In the end, our persistence and consistency paid off. Our son improved tremendously. He attended an 18 day Summer class this year and not a single “bad day” remark on his conduct sheet. We were so proud and happy for him. He always gets a compliment, a hug, a kiss and a special treat when he finishes a 7 day of straight “good days.” His teacher said that he is such a joy to be with and that his classmates are fond of him.
The 7 golden rules are the following:
1. Listen when others are talking.
2. Follow directions.
3. Work quietly and do not disturb others.
4. Show respect for school and personal property.
5. Keep hands, feet and objects to self.
6. Work and play in a safe manner.
7. No running in the hallway.
These rules are a challenge when you’re talking about 22-23 active kids cramped inside a small class room.
You might be asking, ” how in the world is she going to manage all of them?” Well, each teacher has her own effective way to make sure that the kids follow the rules and still got to enjoy their school experiences.
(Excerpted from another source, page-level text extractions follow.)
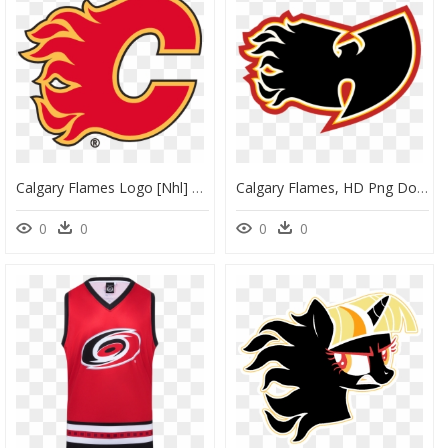
Calgary Flames Logo [nhl] Clipart , Png Download - Calgary Flames Logo Png, Transparent Png
Calgary Flames, HD Png Download
0
0
0
0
One effective tool is “stamp in the folder.” Each child is given four cards of various colors inside a paper holder. For each rule that gets broken, the student pulls out a card. Each card that is pulled out has a corresponding consequence.
1. A pulled out green card means no stamp in the folder at the end of the day.
2. A pulled out orange card means 5 minutes time-out.
3. A pulled out blue card means 10 minutes time-out.
4. A pulled out yellow card means a phone call to the parents. Now, this one I dread the most. It’s one consequence that motivates me to work religiously with my son even if it involves a lot of time and energy.
At the end of the day, the kids get an inspiring praise and compliment as well as a “happy face” stamp to tell them that they were so behaved that day. On the seventh consecutive “good day,” the student gets to go to the treasure chest and picks his surprise present or reward. This is one incentive my son looks forward each week. Every time I pick up my son after school, he hurriedly pulls out his precious treasure inside his back pack and tells me excitedly, “Look dad, a toy for my good days.” One time, he was jumping with joy because he got a Bakugan toy which he was trying to collect. My heart melts every time I see him this happy. Who wouldn’t be?
As much as Pre-K and Kindergarten is about learning, of play and interaction with peers, it is also about molding our children to be responsible and respectful citizens that cares about others. A lesson in life that will prove invaluable when our kids grow up.